Für die Bewertung eines Stoffes am Arbeitsplatz sind die folgenden Kriterien besonders relevant:
Gesundheitsgefahren:
können anhand des Spaltenmodells in Anhang 2 der TRGS bewertet werden. Das Spaltenmodell unterscheidet zwischen akuten Gesundheitsgefahren, und chronischen Gesundheitsgefahren, z. B. bei Tätigkeiten mit krebserzeugenden, keimzellmutagenen oder reproduktionstoxischen Gefahrstoffen. Die Substitution erfolgt entlang der Reihenfolge innerhalb einer Spalte (Sehr hoch -> Hoch -> Mittel -> Gering -> Vernachlässigbar).
Physikalisch – chemische Gefahren:
können ebenfalls anhand des in Anhang 2 der TRGS 600 beschriebenen Spaltenmodells bewertet werden.

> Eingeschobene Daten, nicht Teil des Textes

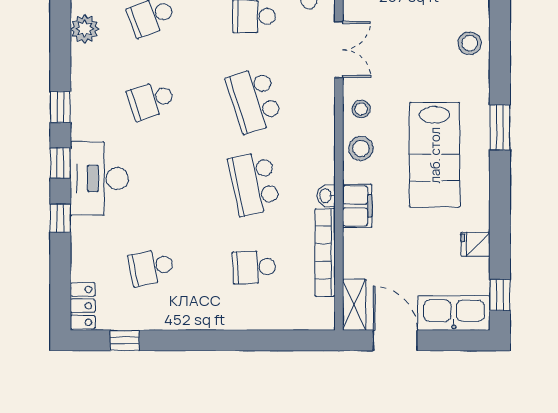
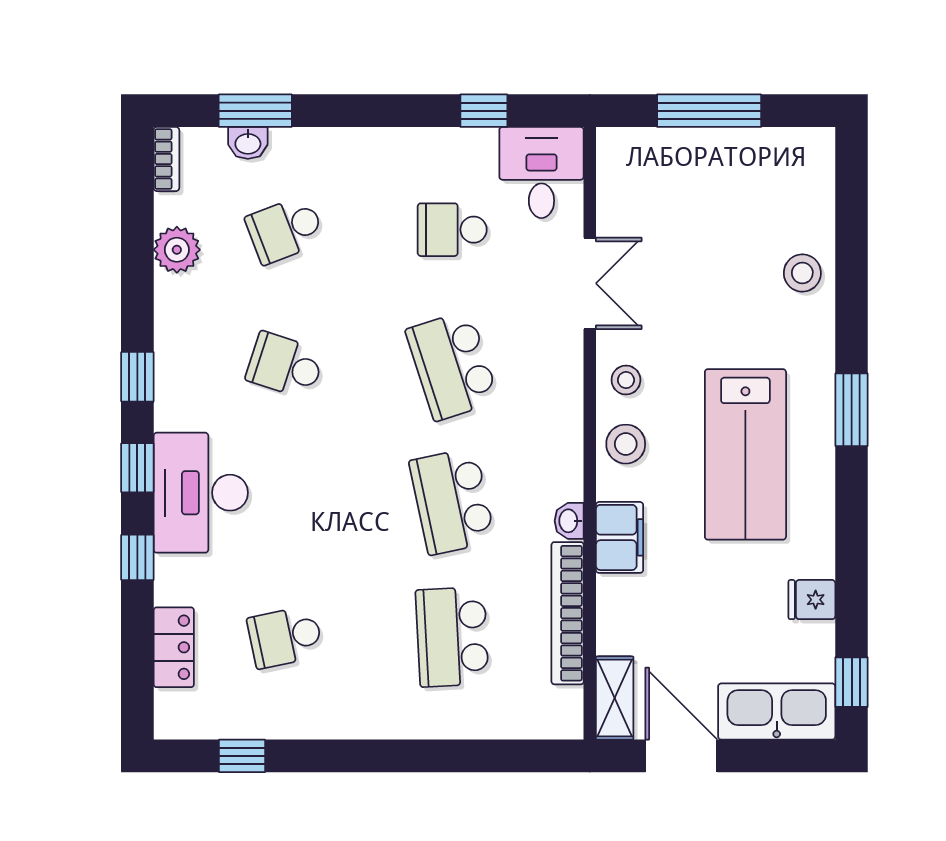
school desk: (151, 100) -> (285, 365), turned 36
school desk: (254, 267) -> (452, 637), width x1.85
locker: (83, 306) -> (174, 647), moved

Risiken durch das Freisetzungspotenzial sind am Arbeitsplatz sehr relevant:
- Hohe Konzentration/Große Menge > niedrige Konzentration/ kleine Menge,
- Verfahren mit Benetzung großer Flächen > Verfahren mit Benetzung kleiner Flächen,
- Gas > Flüssigkeit > Paste,
- Staubender Feststoff > nicht staubender Feststoff,
- Sublimierender Feststoff > nicht sublimierender Feststoff,
- Niedriger Siedepunkt (hoher Dampfdruck) > hoher Siedepunkt (niedriger Dampfdruck),
- Offenes Verfahren > Verfahren mit integrierter Absaugung > geschlossenes Verfahren, > gekammerte Anlage (Geschlossenes Verfahren in eigenem abgeschlossenen Raum),
- Verfahren bei hohen Temperaturen > Verfahren bei Raumtemperatur,
- Verfahren unter Druck > drucklose Verfahren,
- Verfahren unter Erzeugung von Aerosolen > aerosolfreie Verfahren.
- Lösemittelhaltige Systeme > wässrige Systeme
Technische Eignung
Die technische Eignung ist Voraussetzung für die Substitutionslösung. Sie ist leichter zu beurteilen, wenn anerkannte Lösungen aus TRGS oder aus branchenbezogenen Quellen zur Verfügung stehen. Ansonsten muss die technische Eignung im Einzelfall geprüft werden. Grundsätzliche Überlegungen hierzu werden in der TRGS 600 dargelegt.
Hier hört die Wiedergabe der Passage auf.